Позже, желая нарушить свое слово, Маргарита сказала, что «Аккорд» она обнародовала под давлением. Но это было давление не Вильгельма и его друзей, а ее собственных страхов. Выражение ее лица было прямым и открытым, но ее мозг работал беспорядочно и криво. «Аккорд» был лишь коварной уловкой. Маргарита никогда не собиралась сделать его чем-то, кроме быстрого выхода из тупика.
Чтобы напряжение, возникшее между Филиппом и народом Нидерландов, достигло критической точки, понадобилось около семи лет. События развивались до ужаса медленно. Теперь они мчались к катастрофе.
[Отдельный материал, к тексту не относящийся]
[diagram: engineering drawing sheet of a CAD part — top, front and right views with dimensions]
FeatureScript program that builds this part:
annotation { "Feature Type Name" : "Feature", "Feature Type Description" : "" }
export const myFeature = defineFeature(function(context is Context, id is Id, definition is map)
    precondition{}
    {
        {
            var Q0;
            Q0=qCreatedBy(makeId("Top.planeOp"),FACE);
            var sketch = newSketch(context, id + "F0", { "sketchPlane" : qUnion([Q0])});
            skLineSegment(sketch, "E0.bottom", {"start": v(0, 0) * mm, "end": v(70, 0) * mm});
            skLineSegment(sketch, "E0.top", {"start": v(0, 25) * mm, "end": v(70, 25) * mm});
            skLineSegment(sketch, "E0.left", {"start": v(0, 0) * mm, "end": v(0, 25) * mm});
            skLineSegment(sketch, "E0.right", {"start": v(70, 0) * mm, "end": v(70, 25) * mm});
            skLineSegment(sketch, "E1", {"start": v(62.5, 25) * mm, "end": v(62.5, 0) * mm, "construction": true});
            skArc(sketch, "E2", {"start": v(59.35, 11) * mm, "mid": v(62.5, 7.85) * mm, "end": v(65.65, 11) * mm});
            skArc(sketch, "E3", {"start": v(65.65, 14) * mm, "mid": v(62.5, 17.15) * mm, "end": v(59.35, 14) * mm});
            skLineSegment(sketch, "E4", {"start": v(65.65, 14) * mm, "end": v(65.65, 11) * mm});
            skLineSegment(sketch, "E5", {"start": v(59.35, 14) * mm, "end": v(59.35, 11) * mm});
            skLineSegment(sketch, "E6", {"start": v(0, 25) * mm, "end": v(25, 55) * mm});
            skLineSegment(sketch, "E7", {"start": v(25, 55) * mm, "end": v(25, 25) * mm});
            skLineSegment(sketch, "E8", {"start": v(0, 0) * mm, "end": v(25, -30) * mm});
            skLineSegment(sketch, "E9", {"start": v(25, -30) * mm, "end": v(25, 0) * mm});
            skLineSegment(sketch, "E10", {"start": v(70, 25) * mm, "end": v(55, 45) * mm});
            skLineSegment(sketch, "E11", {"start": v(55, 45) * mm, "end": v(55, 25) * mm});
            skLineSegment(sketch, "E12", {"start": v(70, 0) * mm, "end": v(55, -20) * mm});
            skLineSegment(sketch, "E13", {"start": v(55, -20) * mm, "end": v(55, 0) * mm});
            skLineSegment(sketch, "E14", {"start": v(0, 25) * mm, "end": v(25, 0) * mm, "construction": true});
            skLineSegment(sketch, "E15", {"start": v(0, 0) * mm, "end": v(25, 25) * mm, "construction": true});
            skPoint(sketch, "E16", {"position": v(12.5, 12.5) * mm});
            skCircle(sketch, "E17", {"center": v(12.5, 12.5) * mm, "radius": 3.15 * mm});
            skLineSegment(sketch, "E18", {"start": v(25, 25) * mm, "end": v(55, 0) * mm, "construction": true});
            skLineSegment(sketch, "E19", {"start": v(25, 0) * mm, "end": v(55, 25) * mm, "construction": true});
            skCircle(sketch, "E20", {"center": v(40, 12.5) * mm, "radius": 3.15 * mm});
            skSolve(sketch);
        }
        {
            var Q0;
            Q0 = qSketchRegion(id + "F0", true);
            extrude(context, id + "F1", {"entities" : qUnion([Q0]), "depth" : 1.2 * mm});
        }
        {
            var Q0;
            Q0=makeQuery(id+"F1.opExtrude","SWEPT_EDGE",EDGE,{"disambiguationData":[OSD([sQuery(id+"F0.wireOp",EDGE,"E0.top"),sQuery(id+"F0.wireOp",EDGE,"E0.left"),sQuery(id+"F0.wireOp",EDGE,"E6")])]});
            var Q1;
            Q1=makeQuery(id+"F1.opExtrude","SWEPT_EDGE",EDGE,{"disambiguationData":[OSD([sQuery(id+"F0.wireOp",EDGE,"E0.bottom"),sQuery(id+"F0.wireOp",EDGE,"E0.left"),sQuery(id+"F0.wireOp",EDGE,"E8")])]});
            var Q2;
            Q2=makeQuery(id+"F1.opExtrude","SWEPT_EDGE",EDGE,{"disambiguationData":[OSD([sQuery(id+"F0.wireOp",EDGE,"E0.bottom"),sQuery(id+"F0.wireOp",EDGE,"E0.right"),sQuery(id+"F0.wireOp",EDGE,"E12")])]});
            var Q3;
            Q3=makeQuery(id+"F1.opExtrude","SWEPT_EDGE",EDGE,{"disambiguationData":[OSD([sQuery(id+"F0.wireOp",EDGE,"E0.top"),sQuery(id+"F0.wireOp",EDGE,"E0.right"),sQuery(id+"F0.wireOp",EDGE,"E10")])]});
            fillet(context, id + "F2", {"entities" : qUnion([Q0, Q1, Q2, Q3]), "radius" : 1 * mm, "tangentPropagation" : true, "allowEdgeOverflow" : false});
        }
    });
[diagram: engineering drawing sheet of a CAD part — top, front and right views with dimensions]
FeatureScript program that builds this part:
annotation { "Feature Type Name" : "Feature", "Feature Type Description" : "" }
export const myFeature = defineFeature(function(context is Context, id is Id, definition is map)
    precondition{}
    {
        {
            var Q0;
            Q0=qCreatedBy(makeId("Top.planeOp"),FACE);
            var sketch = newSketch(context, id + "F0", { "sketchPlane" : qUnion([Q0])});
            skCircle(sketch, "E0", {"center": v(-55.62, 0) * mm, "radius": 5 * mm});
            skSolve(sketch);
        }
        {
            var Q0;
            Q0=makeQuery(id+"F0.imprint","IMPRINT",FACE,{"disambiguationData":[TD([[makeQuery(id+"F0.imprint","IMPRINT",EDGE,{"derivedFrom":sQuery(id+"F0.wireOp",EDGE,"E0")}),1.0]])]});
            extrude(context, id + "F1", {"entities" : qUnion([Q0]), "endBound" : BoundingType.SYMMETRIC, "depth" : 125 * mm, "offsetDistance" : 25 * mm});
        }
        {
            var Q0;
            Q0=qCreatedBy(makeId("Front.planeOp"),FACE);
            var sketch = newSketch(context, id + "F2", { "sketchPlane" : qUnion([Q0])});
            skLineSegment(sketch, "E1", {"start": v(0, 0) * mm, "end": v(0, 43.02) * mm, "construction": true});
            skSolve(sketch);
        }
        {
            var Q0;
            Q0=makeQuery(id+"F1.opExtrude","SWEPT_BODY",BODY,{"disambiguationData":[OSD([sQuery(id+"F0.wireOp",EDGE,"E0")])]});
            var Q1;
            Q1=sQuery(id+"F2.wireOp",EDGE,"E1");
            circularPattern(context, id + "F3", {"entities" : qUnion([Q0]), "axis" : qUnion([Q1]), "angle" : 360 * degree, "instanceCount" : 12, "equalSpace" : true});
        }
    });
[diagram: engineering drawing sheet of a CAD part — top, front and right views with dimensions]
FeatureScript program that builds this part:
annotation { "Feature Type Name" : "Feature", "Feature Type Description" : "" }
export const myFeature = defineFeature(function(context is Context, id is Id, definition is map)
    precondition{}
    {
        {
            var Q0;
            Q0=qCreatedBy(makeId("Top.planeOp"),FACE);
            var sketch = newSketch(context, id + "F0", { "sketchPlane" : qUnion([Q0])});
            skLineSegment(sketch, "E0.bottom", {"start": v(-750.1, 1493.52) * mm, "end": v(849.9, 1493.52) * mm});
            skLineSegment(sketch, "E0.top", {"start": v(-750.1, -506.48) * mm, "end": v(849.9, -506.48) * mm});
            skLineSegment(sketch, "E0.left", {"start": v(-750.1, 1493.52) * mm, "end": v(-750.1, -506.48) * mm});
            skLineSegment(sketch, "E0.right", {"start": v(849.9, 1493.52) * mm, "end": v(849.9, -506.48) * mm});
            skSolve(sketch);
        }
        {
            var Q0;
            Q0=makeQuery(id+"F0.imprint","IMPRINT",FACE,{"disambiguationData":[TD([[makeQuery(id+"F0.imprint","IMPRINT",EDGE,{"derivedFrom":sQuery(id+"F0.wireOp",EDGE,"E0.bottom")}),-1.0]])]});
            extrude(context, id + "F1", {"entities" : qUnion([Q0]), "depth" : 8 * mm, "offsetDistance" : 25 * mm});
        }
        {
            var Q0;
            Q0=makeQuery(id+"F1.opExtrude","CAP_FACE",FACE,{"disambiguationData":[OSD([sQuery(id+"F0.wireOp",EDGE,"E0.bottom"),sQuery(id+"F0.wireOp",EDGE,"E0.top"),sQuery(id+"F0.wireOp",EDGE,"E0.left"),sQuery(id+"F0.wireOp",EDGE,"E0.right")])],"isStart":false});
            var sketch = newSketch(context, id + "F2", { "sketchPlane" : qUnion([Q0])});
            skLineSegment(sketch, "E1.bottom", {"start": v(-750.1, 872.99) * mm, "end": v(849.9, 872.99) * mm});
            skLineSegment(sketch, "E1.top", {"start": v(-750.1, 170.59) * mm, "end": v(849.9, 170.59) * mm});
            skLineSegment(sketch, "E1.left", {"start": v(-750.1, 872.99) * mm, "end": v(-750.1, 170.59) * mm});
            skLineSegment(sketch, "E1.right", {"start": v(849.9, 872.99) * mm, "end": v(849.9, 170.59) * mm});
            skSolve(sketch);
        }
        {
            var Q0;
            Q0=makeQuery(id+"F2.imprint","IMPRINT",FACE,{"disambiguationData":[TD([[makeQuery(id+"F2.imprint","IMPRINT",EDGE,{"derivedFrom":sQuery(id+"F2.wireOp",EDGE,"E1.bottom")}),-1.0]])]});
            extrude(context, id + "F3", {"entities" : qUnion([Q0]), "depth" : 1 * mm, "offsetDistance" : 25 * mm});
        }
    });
Вильгельм, взяв с собой Людвига, поспешил обратно в Антверпен. Первым его делом после возвращения было наказать бунтовщиков. Из многих виновников он выбрал лишь трех, чтобы сделать их примером. Все они были иностранцами, поэтому он, сурово покарав их, показал, что наказывает всерьез, и при этом не вызвал гнева у горожан. Примерно в первой неделе сентября он сумел вывести кальвинистов из церквей, но лишь благодаря тому, что предоставил им места для собраний в городе и пообещал, что они могут сейчас же начать строить свои молитвенные дома. Они в восторге засыпали его просьбами заложить первые камни в основание новых молелен, но он во всех случаях отказался от этой чести. Маргарита уже мучила его письмами, в которых ворчливо указывала, что в ее намерения не входило такое щедрое толкование «Согласия». На это Вильгельм смог ответить только, что, если регентша знает лучший способ удалить мятежников из католических храмов, чем предоставление им нескольких собственных церквей, она мудрее, чем он. Но Антверпен был не единственной его заботой: серьезные беспорядки произошли там, где он был штатгальтером. Поэтому он собирался провести осень в поездке по Голландии, Зеландии и Утрехту, а зимой сделать своей официальной резиденцией Антверпен, чтобы, лично находясь там, восстановить и сохранять доверие к себе.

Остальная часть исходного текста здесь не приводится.